Once Azad had been dismissed (for 137), the edifice built on his foundations began to sway alarmingly : Dexter was one of five catches for wicket-keeper Roderick, for a rejuvenating personal best of 180 ; Cosgrove, who insists – as all gamblers do – that ‘the big one is definitely around the corner’, gambled irresponsibly after one run, and was another. Two nightwatchmen were employed, only one of whom survived their vigil. 343-5 at the close.
The second day revealed one of the differences between those who watch cricket and those who play it professionally : we watchers are keen observers of the weather forecast, whereas the players, I am convinced, would not recognise Carol Kirkwood if she sashayed into the Fox Bar. Another is that we followers are prone to spinning hopeful fantasies of how a game might work out, whereas the player – like alcoholics – prefer to take the game one day at a time.
The forecast was that rain would arrive early on the second afternoon, and not depart until after close of play on the third. My view (quite forcefully expressed to anyone who would listen) was that Leicestershire should dash to 400 and declare, in the hope that Mohammad Abbas might bowl the opposition twice (unlikely, but not impossible). Leicestershire’s view seemed to be that they should carry on batting for as long as possible, and then see how it went. As the second new ball approached its dotage, and the cloud cover descended invitingly, Colin Ackermann delivered a pro-forma 50, Harry Dearden took a little over an hour to make 26 (‘it’s the way he plays’), and only Lewis Hill (a characteristically chancy 44) suggested any sense of urgency.
Mohammad Abbas eventually made his appearance at about the time when the rain was due to descend in earnest, unfortunately with a bat in his hand. Any one of the seamers would have welcomed his wicket as a reward for their graft, but Captain Dent, an occasional bowler in the sense that the Andean Condor is an occasional summer visitor, chose to bowl himself, and snatched the wicket from under their noses with his fourth ball.

══════════════════════════════

▶ _Complete the following_:
1) Quote the cricket match report word for word, starting with "The second day" and going on through "day at a time.".
2) In the cricket match report, how many catches did wicket-keeper Roderick take?
3) Write what comes next in the cricket match report, picking up after its final sentence.
Nothing in the saved data entries is needed here.

(Saved data entries)
══════════════════════════════

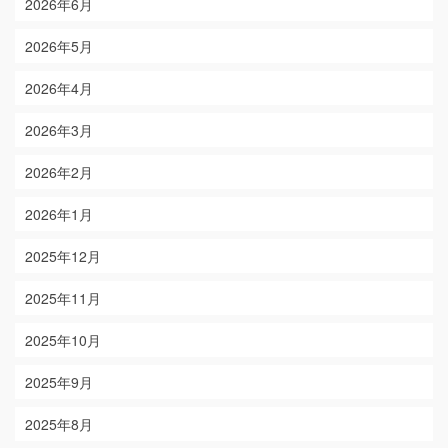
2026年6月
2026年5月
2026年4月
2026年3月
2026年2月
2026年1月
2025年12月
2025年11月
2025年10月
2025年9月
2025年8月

══════════════════════════════

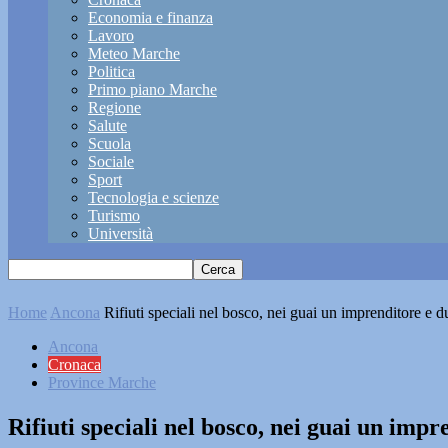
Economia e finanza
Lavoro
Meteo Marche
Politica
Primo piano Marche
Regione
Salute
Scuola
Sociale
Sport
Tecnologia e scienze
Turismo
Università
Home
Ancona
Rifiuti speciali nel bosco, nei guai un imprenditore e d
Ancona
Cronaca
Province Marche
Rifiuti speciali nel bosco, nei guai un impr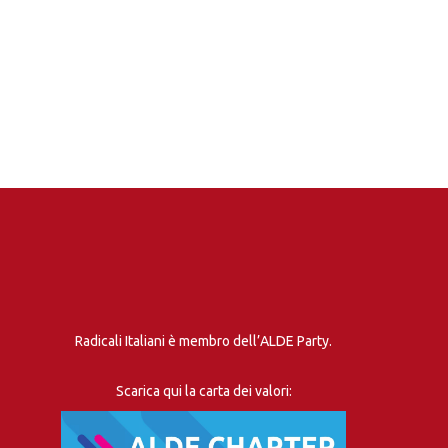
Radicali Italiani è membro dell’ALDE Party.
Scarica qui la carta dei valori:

══════════════════════════════

▶ _Responses by item number_:
1)
The second day revealed one of the differences between those who watch cricket and those who play it professionally : we watchers are keen observers of the weather forecast, whereas the players, I am convinced, would not recognise Carol Kirkwood if she sashayed into the Fox Bar. Another is that we followers are prone to spinning hopeful fantasies of how a game might work out, whereas the player – like alcoholics – prefer to take the game one day at a time.

2) Five

3)
Before play was finally abandoned for the day, through a combination of continuous rain and very dim light, Abbas only had time to take 3-10. The third wicket fell with the score on 16, though some looser bowling from the other end allowed them to edge gingerly, as if along a mountain ledge, to 41. Another couple of hours of bowling in those conditions and they might have been six or seven down. But – as Horts would be the first to point out – what might have been is an abstraction remaining a possibility only in a world of speculation.
Although the third day remained a nasty, dingy grey, it did not actually rain once (Horton 1 Kirkwood 0). As it progressed, the question ceased to be whether Leicestershire had left enough time to bowl Gloucestershire out twice and became whether we would be capable of bowling them out at all. The first error was that none of the batsmen dismissed on the second afternoon had been Chris Dent, whose main strength as a batsman is that, once established, he is as hard to get rid of as an infestation of nits. Another was dropping him when he was on 15 (I shan’t mention the culprit, but he shares his initials with an Imagist poet).
The prospect of a quick victory receded as Dent and Howell (also dropped by the Imagist) put on 67 for the fourth wicket, but that of any victory slowly evaporated during the course of a stand of 318 for the sixth wicket between Dent (176) and Ryan Higgins (whose own bowling had been treated with similar disdain earlier). This set its own slew of records, and rather cast a retrospective shadow over Azad and Dexter’s monumental effort. By the close, Gloucester had overtaken Leicestershire for the loss of six wickets, and another possibility entered the world of speculation – that Leicestershire might lose.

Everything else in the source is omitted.